Orang Jepang tidak anti-diskon. Mereka juga senang membeli makanan yang diberi stiker potongan harga menjelang toko tutup. Namun mereka membeli karena barang itu memang akan digunakan atau dikonsumsi, bukan semata-mata karena murah.
Mereka tidak membiarkan diskon mengubah kebutuhan menjadi keinginan.
Ada pelajaran psikologis yang menarik di balik kebiasaan ini. Manusia cenderung merasa senang ketika berhasil mendapatkan harga murah. Otak melepaskan dopamin, hormon yang memberi rasa puas. Namun rasa puas itu sering kali hanya berlangsung sesaat.

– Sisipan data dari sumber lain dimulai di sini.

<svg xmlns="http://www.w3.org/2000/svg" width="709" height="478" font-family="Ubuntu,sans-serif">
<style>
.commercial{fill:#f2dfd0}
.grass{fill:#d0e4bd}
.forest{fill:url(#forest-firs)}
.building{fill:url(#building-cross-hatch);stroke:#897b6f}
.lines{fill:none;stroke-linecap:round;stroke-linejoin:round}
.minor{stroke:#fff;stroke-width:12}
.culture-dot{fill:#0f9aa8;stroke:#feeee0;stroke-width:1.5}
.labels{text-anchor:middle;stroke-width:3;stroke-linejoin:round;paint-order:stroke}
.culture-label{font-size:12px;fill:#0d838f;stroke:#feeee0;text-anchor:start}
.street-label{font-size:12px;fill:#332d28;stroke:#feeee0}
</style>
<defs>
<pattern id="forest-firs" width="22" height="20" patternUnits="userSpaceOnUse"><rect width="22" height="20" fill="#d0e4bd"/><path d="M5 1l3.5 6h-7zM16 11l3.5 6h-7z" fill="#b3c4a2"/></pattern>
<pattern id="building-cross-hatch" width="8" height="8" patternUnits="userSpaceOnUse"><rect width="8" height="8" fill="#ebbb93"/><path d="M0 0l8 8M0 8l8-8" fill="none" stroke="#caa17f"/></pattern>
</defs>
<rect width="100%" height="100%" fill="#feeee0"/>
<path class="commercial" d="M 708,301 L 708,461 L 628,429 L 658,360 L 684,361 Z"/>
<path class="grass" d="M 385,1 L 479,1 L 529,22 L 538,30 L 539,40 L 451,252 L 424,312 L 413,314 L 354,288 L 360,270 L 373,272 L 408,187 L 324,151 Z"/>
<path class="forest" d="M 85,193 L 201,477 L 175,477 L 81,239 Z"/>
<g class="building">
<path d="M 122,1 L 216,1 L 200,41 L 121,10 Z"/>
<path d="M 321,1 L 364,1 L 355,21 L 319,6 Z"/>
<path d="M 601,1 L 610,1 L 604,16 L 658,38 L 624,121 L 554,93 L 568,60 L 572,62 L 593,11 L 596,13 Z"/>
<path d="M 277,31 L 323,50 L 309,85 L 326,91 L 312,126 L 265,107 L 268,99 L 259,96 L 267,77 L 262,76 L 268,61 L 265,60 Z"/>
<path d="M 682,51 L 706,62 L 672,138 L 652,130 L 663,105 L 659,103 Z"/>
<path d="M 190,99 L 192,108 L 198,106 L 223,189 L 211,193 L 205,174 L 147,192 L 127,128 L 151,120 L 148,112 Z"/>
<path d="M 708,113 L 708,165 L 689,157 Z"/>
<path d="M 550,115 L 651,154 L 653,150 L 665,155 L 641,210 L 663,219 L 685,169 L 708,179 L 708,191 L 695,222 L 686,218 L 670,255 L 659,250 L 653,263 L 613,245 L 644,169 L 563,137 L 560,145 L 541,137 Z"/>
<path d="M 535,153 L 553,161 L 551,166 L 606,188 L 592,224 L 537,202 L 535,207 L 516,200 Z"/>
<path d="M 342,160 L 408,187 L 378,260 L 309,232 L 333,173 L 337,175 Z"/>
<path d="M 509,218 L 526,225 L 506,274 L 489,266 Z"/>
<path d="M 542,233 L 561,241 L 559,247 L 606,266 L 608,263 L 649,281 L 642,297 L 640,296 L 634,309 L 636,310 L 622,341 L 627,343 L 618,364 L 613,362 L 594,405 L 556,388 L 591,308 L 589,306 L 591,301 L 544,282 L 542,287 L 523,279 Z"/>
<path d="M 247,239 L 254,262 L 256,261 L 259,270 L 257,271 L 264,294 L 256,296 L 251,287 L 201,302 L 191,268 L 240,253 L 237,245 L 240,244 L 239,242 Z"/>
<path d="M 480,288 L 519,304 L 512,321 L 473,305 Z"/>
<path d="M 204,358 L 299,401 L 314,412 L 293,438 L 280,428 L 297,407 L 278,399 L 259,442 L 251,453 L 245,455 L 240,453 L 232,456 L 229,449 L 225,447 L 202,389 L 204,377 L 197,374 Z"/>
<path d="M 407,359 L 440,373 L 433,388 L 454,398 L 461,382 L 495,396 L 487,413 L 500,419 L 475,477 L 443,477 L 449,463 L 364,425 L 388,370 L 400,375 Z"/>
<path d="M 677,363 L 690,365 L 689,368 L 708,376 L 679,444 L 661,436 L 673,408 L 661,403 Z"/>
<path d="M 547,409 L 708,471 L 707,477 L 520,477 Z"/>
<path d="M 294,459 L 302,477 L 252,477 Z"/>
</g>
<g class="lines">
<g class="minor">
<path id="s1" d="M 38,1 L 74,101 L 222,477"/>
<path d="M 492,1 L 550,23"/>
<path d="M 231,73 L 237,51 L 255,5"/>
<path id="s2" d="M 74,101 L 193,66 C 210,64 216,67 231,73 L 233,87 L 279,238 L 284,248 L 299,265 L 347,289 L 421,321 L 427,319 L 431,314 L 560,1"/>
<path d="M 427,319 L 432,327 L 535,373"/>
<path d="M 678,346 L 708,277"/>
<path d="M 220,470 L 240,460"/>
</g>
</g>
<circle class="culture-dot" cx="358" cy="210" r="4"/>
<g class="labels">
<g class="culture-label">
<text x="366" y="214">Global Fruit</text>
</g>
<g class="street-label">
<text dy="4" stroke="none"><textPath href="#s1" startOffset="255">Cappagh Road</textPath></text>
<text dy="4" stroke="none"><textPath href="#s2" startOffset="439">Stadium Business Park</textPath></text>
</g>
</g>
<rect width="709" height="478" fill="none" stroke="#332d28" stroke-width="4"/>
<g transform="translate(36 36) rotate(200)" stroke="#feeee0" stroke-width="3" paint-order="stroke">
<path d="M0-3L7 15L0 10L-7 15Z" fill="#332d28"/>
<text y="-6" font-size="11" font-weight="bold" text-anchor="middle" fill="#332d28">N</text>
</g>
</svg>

Beberapa hari kemudian, barang tersebut tersimpan di lemari tanpa pernah digunakan.
Yang hilang bukan hanya uang, tetapi juga ruang, waktu, dan kesempatan menggunakan uang itu untuk sesuatu yang lebih bernilai.
Orang Jepang menyebut pemborosan sebagai sesuatu yang mottainai—sayang jika sesuatu disia-siakan. Filosofi ini bukan hanya berlaku pada makanan, tetapi juga pada pakaian, peralatan rumah tangga, bahkan uang.
Karena itu, mereka lebih memilih membeli satu barang berkualitas tinggi yang dapat digunakan bertahun-tahun daripada lima barang murah yang cepat rusak.
Cara berpikir seperti ini sebenarnya adalah investasi, bukan penghematan semata.
Belanja cerdas bukan berarti membeli yang termurah.
Belanja cerdas adalah membeli yang paling memberikan manfaat dalam jangka panjang.
Mereka juga memiliki kebiasaan yang patut ditiru: sebelum membeli sesuatu, mereka mempertimbangkan apakah barang itu benar-benar akan memperbaiki kualitas hidup mereka.
Jika jawabannya tidak jelas, mereka tidak merasa rugi karena tidak membeli.
Sebaliknya, mereka justru merasa beruntung karena berhasil menyimpan uang untuk kebutuhan yang lebih penting.
Di tengah budaya konsumtif saat ini, pepatah Jepang tersebut menjadi semakin relevan. Banyak orang mengejar harga murah, tetapi lupa menghitung biaya tersembunyi: barang cepat rusak, harus diganti, membutuhkan perawatan lebih mahal, atau bahkan hanya menjadi penghuni gudang.
Sesungguhnya, keputusan belanja yang paling menguntungkan bukanlah ketika kita mendapatkan diskon terbesar.
Melainkan ketika kita mampu berkata dengan tenang,
“Saya tidak membutuhkannya.”
Karena kekayaan seseorang bukan ditentukan oleh seberapa banyak barang yang dimilikinya, melainkan oleh seberapa bijaksana ia menggunakan setiap rupiah yang diperolehnya.
Pepatah Jepang itu mengajarkan sebuah prinsip sederhana namun mendalam: hemat bukan berarti membeli yang murah, melainkan membeli yang benar.